I have a list of links, containing links to html and xml pages, how can I extract the xml links from the list? in java
thanks
You could use a list of common filename extensions to divine the type of data stored at a given URL, but that often won't be very reliable, particularly with Web 2.0 sites (just look at the URL of this SO question itself). In addition, a link to a PHP script (.php) or other dynamic content site could return either HTML or XML. Or it could return something else entirely, such as a JPG file.
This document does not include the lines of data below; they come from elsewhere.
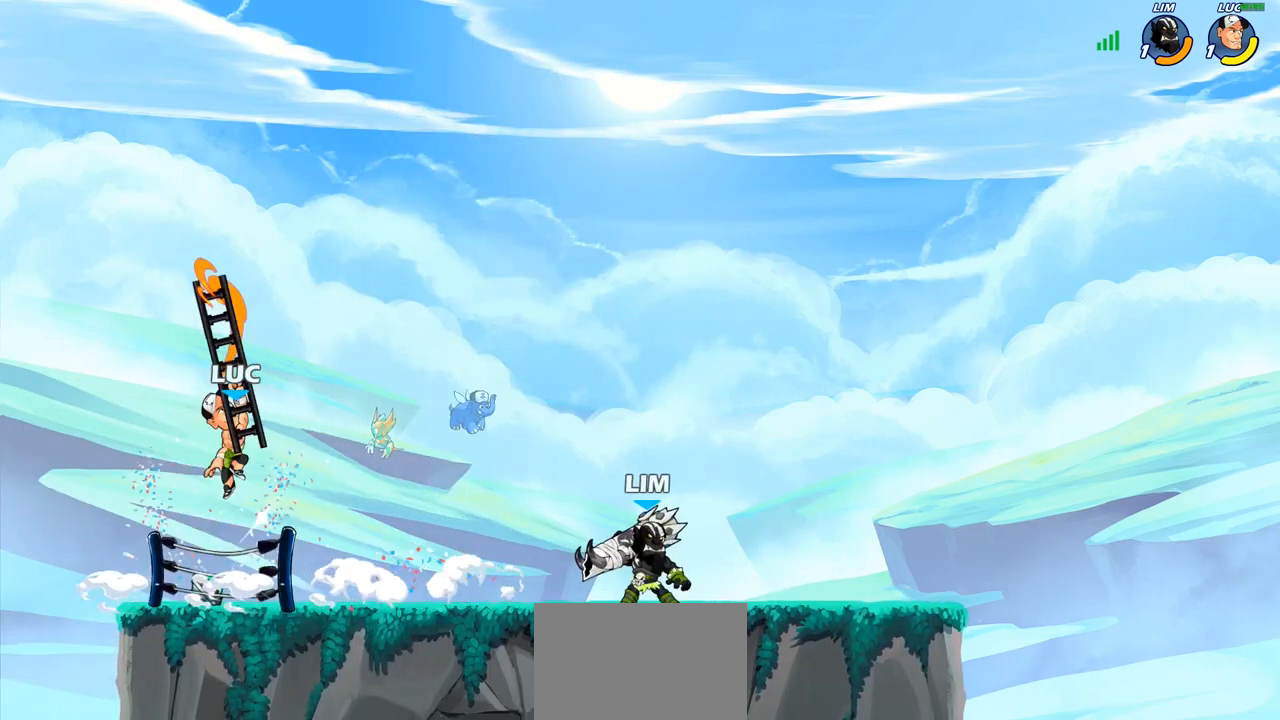
{"buttons": ["R2"], "left_stick": "up-right", "right_stick": "center", "events": [[217, "left_stick", "up"], [250, "CROSS", "down"], [400, "CROSS", "up"], [417, "R2", "down"], [417, "left_stick", "up-right"]]}
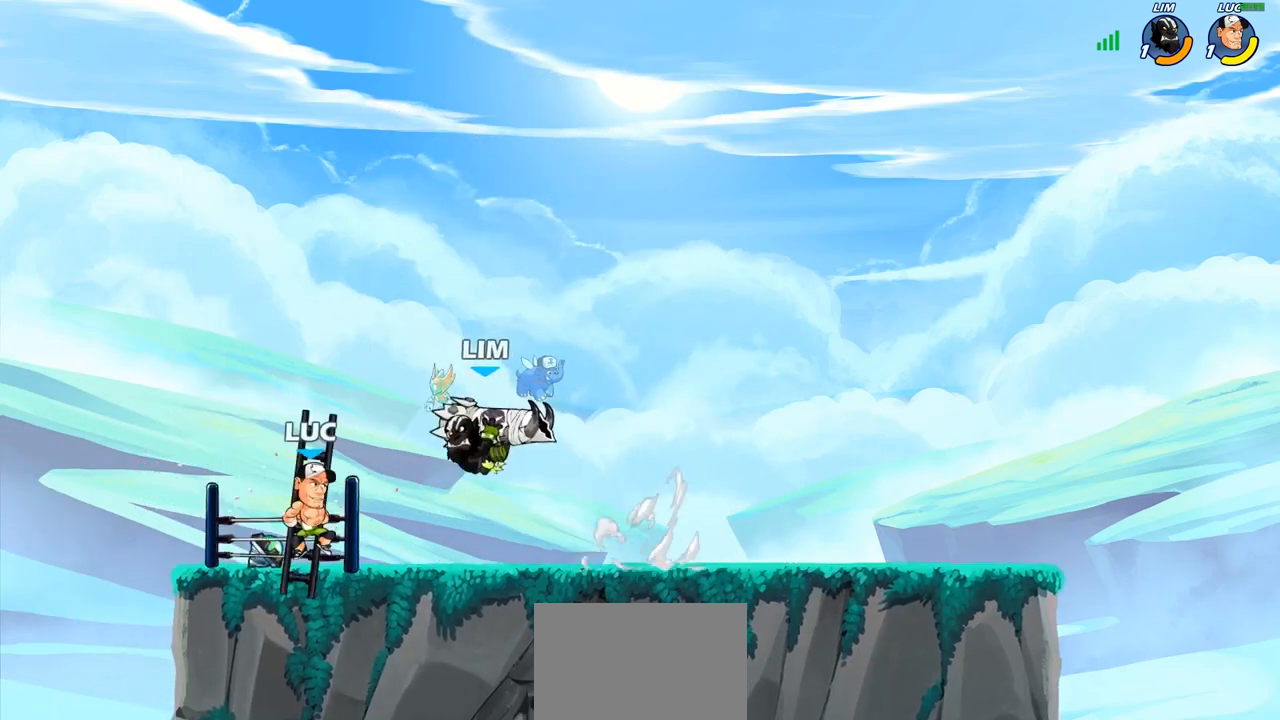
{"buttons": ["R2"], "left_stick": "left", "right_stick": "center", "events": [[117, "R2", "up"], [150, "left_stick", "down-right"], [383, "left_stick", "left"], [483, "R2", "down"]]}
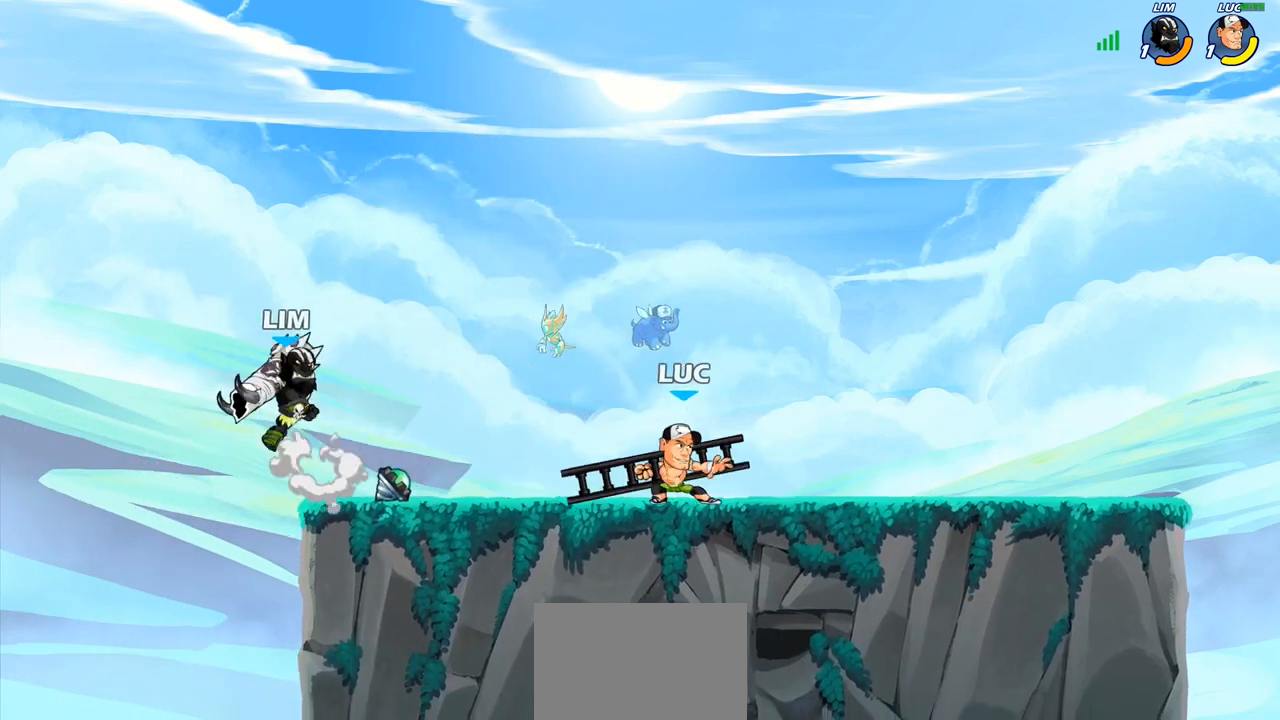
{"buttons": [], "left_stick": "center", "right_stick": "center", "events": [[100, "R2", "up"], [183, "left_stick", "down-left"], [267, "SQUARE", "down"], [350, "SQUARE", "up"], [450, "left_stick", "center"]]}
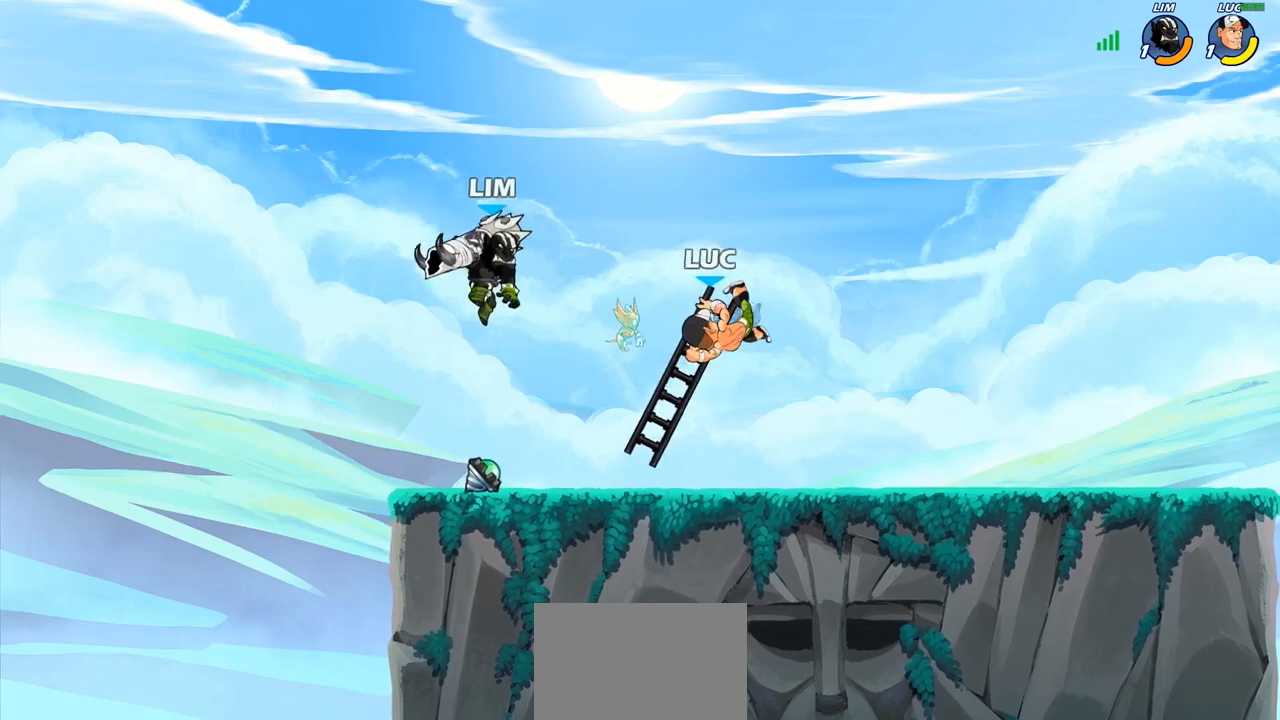
{"buttons": ["R2"], "left_stick": "up-right", "right_stick": "center", "events": [[267, "left_stick", "up-right"], [300, "CROSS", "down"], [433, "CROSS", "up"], [450, "R2", "down"]]}
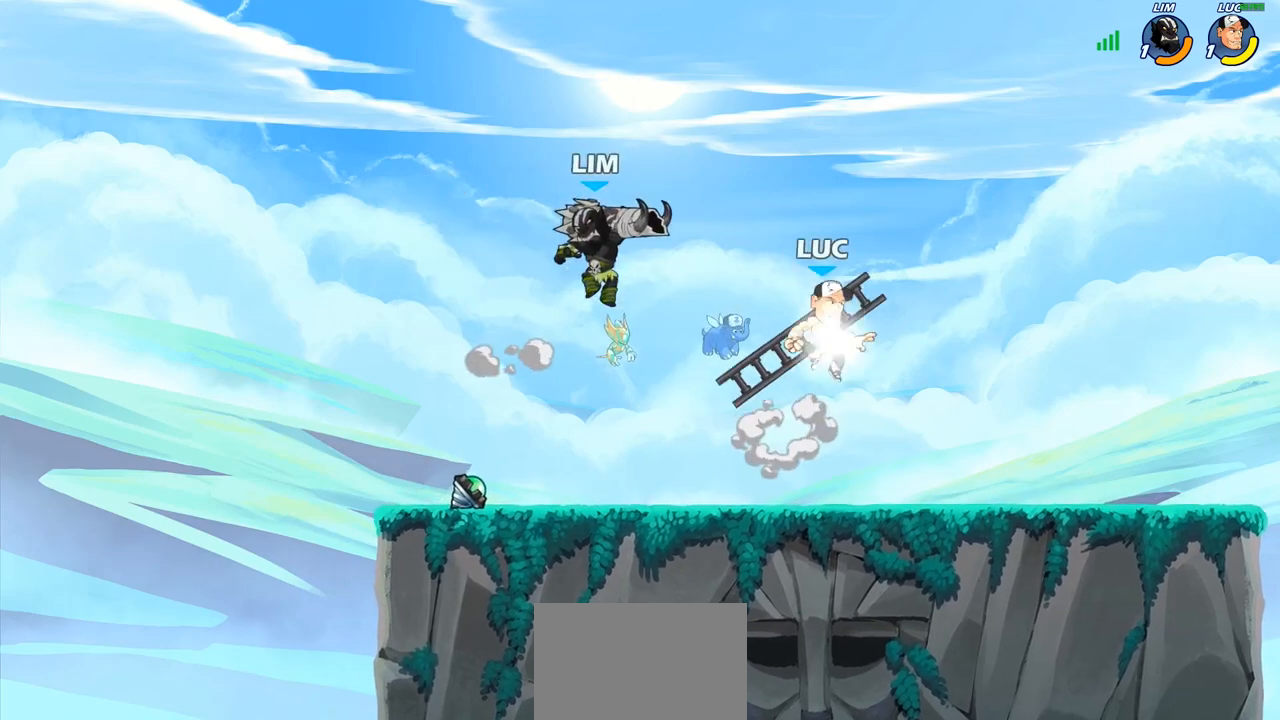
{"buttons": [], "left_stick": "left", "right_stick": "center", "events": [[117, "R2", "up"], [133, "left_stick", "down-right"], [183, "left_stick", "down-left"], [267, "left_stick", "left"], [383, "SQUARE", "down"], [467, "SQUARE", "up"]]}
There are a lot of simple heuristics you can use for detecting HTML vs. XML, simply by looking at the beginning of the file. For example, you could look for the <!DOCTYPE ...> declaration, check for the <?xml ...?> directive, and check to see if the file contains a root <html> tag. Of course, these should all be case-insensitive checks.
You can also try to identify the type of file based on its MIME type (for example, text/html or text/xml). Unfortunately, many servers return incorrect or invalid MIME types, so you often have to read the beginning of the file anyway to divine its content, as you can see in my first two inadequate versions of a getMimeType() method below. The third attempt worked better, but the third-party MimeMagic library still provided disappointing results. Nevertheless, you could use the additional heuristics that I mentioned earlier to either replace or improve the getMimeType() method.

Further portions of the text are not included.